On Earth, zeolite crystals are rather small, roughly the size of bacteria, between 2 and 8 microns. In the weightlessness of space, baked in special ovens, the crystal structures can grow much larger, offering scientists a better opportunity to unlock the secrets of their complex properties.

Zeolites remain hard as a rock while soaking up liquids and gases like petroleum and hydrogen, and will release the material only when heated or placed under reduced pressure.

With this particular batch of the versatile crystals, NASA scientists hope to find ways to improve the printing and electronics industries.

"One of them [the experiments] is looking at a way to trap dyes for carbonless paper, fixing the dyes so the print doesn't fade," said Al Sacco, a Northeastern University researcher participating in the NASA project.

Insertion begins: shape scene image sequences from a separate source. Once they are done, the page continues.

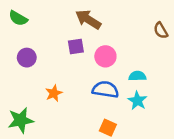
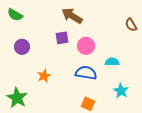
cyan star: (137, 101) -> (121, 91), moved
green star: (21, 120) -> (17, 98), turned -30

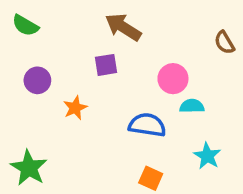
pink circle: (86, 46) -> (173, 79), moved
orange star: (44, 76) -> (75, 108), moved

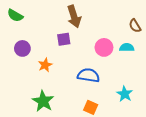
brown arrow: (123, 27) -> (74, 16), turned -140
cyan semicircle: (192, 106) -> (127, 47), moved
green star: (29, 168) -> (43, 101), moved

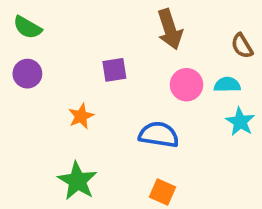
brown arrow: (74, 16) -> (170, 29), moved
purple circle: (22, 48) -> (27, 74), moved
cyan star: (125, 94) -> (240, 122), moved

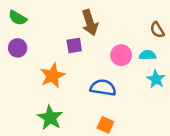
brown arrow: (170, 29) -> (90, 23), moved
orange star: (81, 116) -> (53, 76), size x1.5

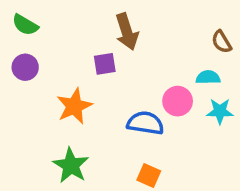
pink circle: (121, 55) -> (178, 101), moved
cyan star: (156, 79) -> (220, 111), turned -30

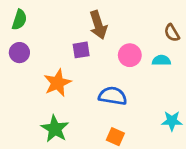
green semicircle: (25, 25) -> (19, 20), turned -102
pink circle: (178, 101) -> (130, 55), moved
cyan star: (220, 111) -> (172, 121), moved

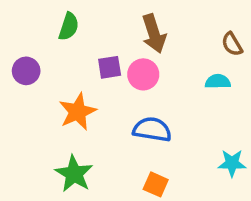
green semicircle: (19, 20) -> (69, 26), moved
brown arrow: (98, 25) -> (154, 34), moved
pink circle: (130, 55) -> (143, 74), moved

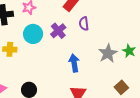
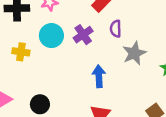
gray star: (108, 53) -> (134, 53), moved

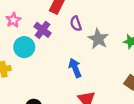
purple cross: (83, 35) -> (43, 30), moved

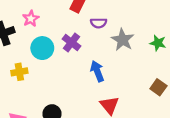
purple semicircle: (76, 24) -> (99, 23), turned -72
purple cross: (43, 30) -> (71, 43), moved

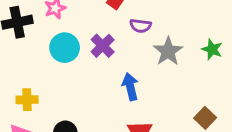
green star: (158, 43) -> (212, 49), moved
yellow cross: (19, 72) -> (27, 100), moved

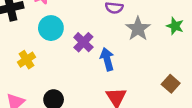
purple cross: (103, 46) -> (83, 42), moved
yellow cross: (27, 100) -> (27, 60), moved, turned -30

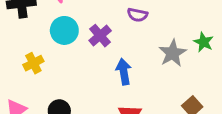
gray star: (138, 29) -> (173, 53), moved
purple cross: (83, 42) -> (100, 36), moved

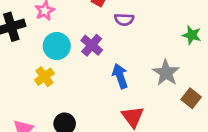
gray star: (173, 53) -> (166, 73), moved
yellow cross: (33, 63) -> (44, 77), moved

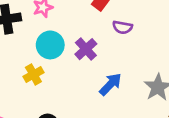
blue arrow: (120, 76) -> (111, 84), turned 55

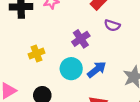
cyan circle: (50, 45) -> (71, 69), moved

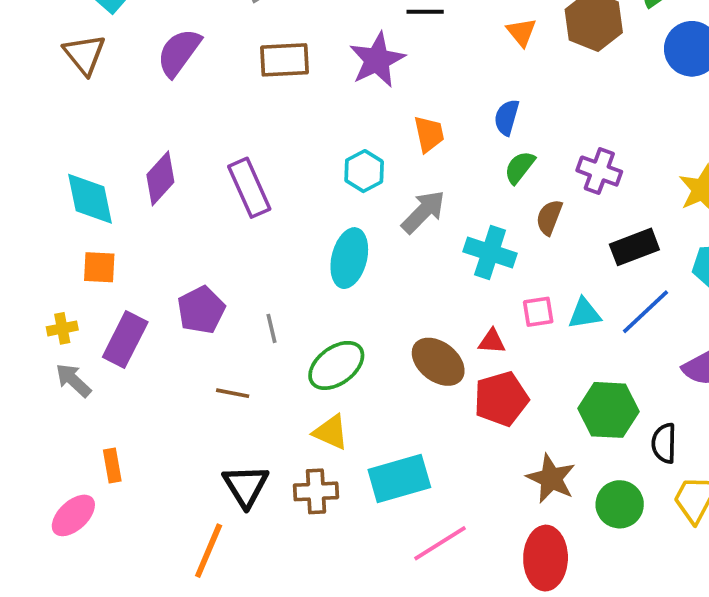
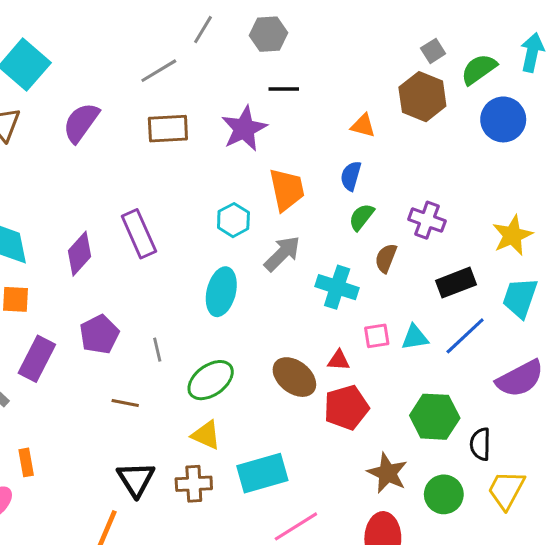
orange triangle: (521, 32) -> (363, 126), moved, turned -36
orange trapezoid: (429, 134) -> (287, 190), size x1.4
purple diamond: (160, 178) -> (80, 254), moved

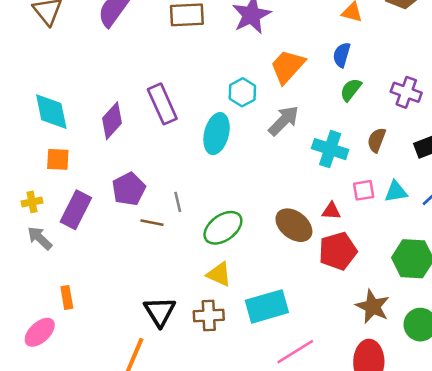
orange trapezoid: (287, 190) -> (287, 66), turned -126
brown semicircle: (386, 258) -> (377, 140), moved
cyan ellipse: (221, 292) -> (217, 134), moved
brown line: (125, 403) -> (152, 223), moved

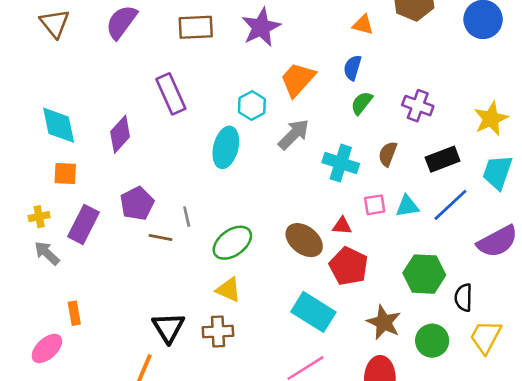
purple rectangle: (162, 104) -> (171, 94), moved
red pentagon: (338, 251) -> (349, 266), turned -30
cyan rectangle: (267, 306) -> (313, 312), moved, turned 48

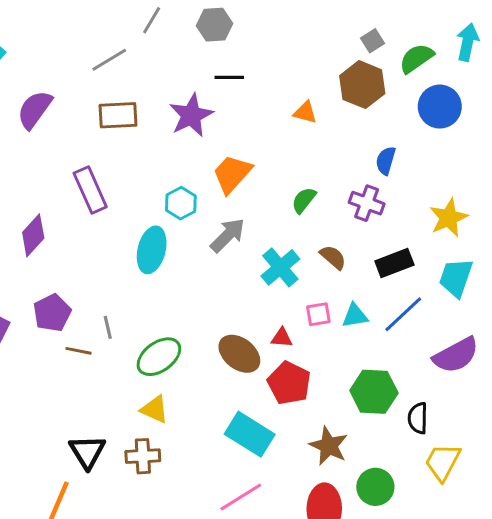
blue semicircle: (352, 68) -> (386, 161), moved
brown semicircle: (388, 154) -> (333, 257), turned 110
cyan cross: (341, 163) -> (280, 267), turned 32
green circle: (432, 341) -> (375, 487), moved

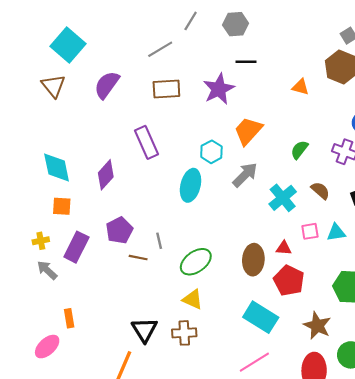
brown ellipse: (239, 354) -> (253, 260), turned 56

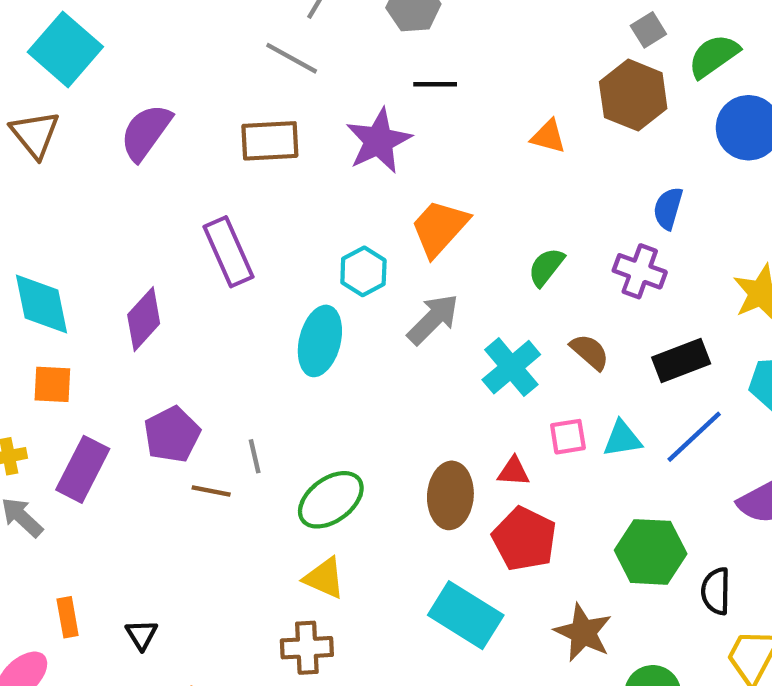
gray line: (160, 49) -> (292, 58), moved, turned 60
black triangle: (144, 330) -> (142, 635), moved, size x0.6

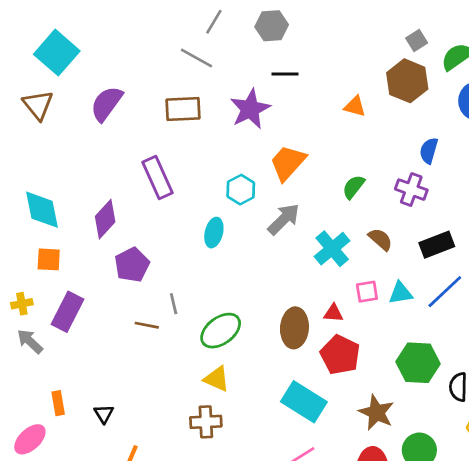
cyan ellipse: (320, 341) -> (214, 233), size x0.7
purple pentagon: (172, 435) -> (132, 265), moved

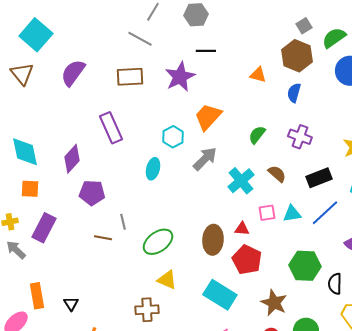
blue semicircle: (429, 151) -> (294, 93), moved
purple pentagon: (132, 265) -> (92, 193), turned 30
yellow triangle: (217, 379) -> (167, 280), moved
orange rectangle: (58, 403) -> (37, 296), size x1.4

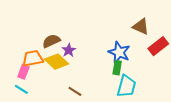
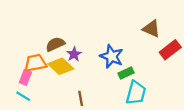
blue star: (119, 52) -> (112, 56), moved
green rectangle: (117, 68) -> (126, 73), turned 56
brown line: (75, 91) -> (81, 98), turned 48

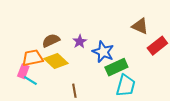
purple star: (74, 54) -> (80, 42), moved
green rectangle: (126, 73) -> (116, 67), size x1.5
cyan line: (23, 96) -> (30, 80), moved

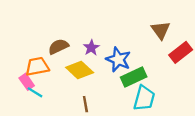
brown triangle: (140, 26) -> (161, 30), turned 30
yellow diamond: (56, 61) -> (80, 70), moved
pink rectangle: (23, 71) -> (27, 82), turned -56

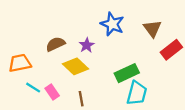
blue star: (118, 59) -> (112, 24), moved
orange trapezoid: (37, 67) -> (20, 63), moved
pink rectangle: (27, 82) -> (52, 92), moved

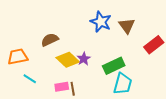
brown triangle: (152, 29) -> (127, 26), moved
purple star: (87, 45) -> (84, 59), moved
pink rectangle: (52, 92) -> (62, 87), moved, turned -64

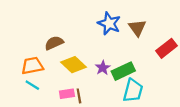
orange trapezoid: (18, 57) -> (32, 66), moved
purple star: (84, 59) -> (103, 68), moved

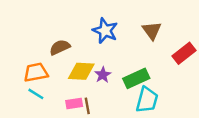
blue star: (109, 23) -> (105, 31), moved
yellow diamond: (73, 65) -> (81, 71), turned -40
purple star: (103, 68) -> (103, 75), moved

"The other one is looking at the process for growing the first continuous quantum wires in orbit for the next generation of electronics. Instead of electricity, these wires would transmit light."

NASA has other space experiments in progress involving Zeolite, which could eventually be used to store cheaper and cleaner fuels. Pollution-free hydrogen, for example, might be stored and transported efficiently in the material, according to the space agency.

The space station crew, American Peggy Whitson and Russians Valery Korzun and Sergei Treschev, are taking part in dozens of other science projects during their stay aboard the station, scheduled to last until mid-October.